The House GOP's bill would prevent a debt-ceiling stand-off in February. But even if everything goes according to plan, the agreement won't do anything to stop the automatic, across-the-board cuts from taking effect on March 1, which both parties insist they want to avoid.
Here's why: The bill suspends the debt-ceiling for three months, with the understanding that the Senate will pass a budget resolution in the next few weeks. On Sunday, Senate Democrats indicated that they'll be willing to go along with the plan, promising to pass a budget resolution by March 1 that they say will include both spending cuts and tax increases.

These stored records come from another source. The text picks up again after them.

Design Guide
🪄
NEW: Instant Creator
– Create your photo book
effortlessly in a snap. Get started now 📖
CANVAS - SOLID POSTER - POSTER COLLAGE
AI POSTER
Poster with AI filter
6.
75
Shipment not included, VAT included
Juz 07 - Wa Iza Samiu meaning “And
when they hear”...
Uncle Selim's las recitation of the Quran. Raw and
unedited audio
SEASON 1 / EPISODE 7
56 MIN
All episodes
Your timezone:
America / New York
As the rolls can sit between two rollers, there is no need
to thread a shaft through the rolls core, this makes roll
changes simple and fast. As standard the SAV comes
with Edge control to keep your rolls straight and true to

In theory, that budget document—a blueprint that sets broad targets for fiscal policy—could be a vehicle for a big deficit reduction deal that could replace or suspend the sequester. But even if the Senate came up with a budget blueprint by March 1, it's highly unlikely that the House would simply pass that bill without batting an eye. Right now, their plan seems to be that "Rep. Paul Ryan (R-Wis.) will introduce a budget that will balance in 10 years — a proposal to cut dramatically more than his spending plan last year," my colleagues report.
As such, the House and Senate would almost certainly have to go to conference to come up with a compromise between each chamber's budget resolution—essentially kicking off another round of the negotiations that President Obama and House Speaker John Boehner (R-Ohio) had in the lead up to the fiscal cliff. That's likely to be a protracted process—one that will probably take weeks after the March 1 sequester deadline to finish. So as it stands, Congress will still have to put together a separate plan if it wants to prevent the sequester cuts from going into effect on March 1.

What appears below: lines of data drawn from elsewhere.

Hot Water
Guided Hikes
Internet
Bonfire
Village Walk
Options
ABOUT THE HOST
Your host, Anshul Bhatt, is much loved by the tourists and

Why, then, would House Republicans and Senate Democrats agree to a game plan that leaves the sequester off to the side, when everyone was so afraid of those cuts before Dec. 31? For Republicans, it's another potential point of leverage: As during the fiscal cliff negotiations, they'll likely demand cuts for any length of time that the sequester is suspended, which gives them another bite at the apple in terms of reducing spending.
Some conservatives claim they'd simply let the sequester take effect, as they're viewed as "real cuts" as opposed to the empty promises they've heard from Congressional leaders. "Clearly, we don’t think the way the sequester is set up will be helpful to national security or the defense industry," a House GOP aide tells the National Review. "But we are committed to cutting spending in the federal government. So we’re not turning back on that."

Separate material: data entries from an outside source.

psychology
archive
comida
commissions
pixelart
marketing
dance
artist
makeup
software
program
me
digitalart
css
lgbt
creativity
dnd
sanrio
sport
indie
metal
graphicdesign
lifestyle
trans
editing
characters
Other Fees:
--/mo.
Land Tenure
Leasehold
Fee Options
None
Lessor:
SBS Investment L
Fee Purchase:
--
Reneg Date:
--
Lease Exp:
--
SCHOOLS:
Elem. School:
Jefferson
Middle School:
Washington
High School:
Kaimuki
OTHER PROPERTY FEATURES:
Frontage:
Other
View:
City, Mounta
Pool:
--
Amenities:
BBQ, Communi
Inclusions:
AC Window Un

Democrats, however, may view such talk as simply bluster, knowing that there'd be far too much resistance from GOP quarters on the defense cuts for the sequester to ever fully take effect. For now, they're just satisfied that Republicans appear to have capitulated over the debt-ceiling, at least temporarily, without being able to extract upfront cuts. In the relative scheme of things, they believe the sequester is bad policy but a potential debt-ceiling breach would be much worse. So they'll deal with the next deadline when it comes to it, knowing that they've got a 1:1 ratio of revenue to spending cuts the last time they had to deal with the sequester.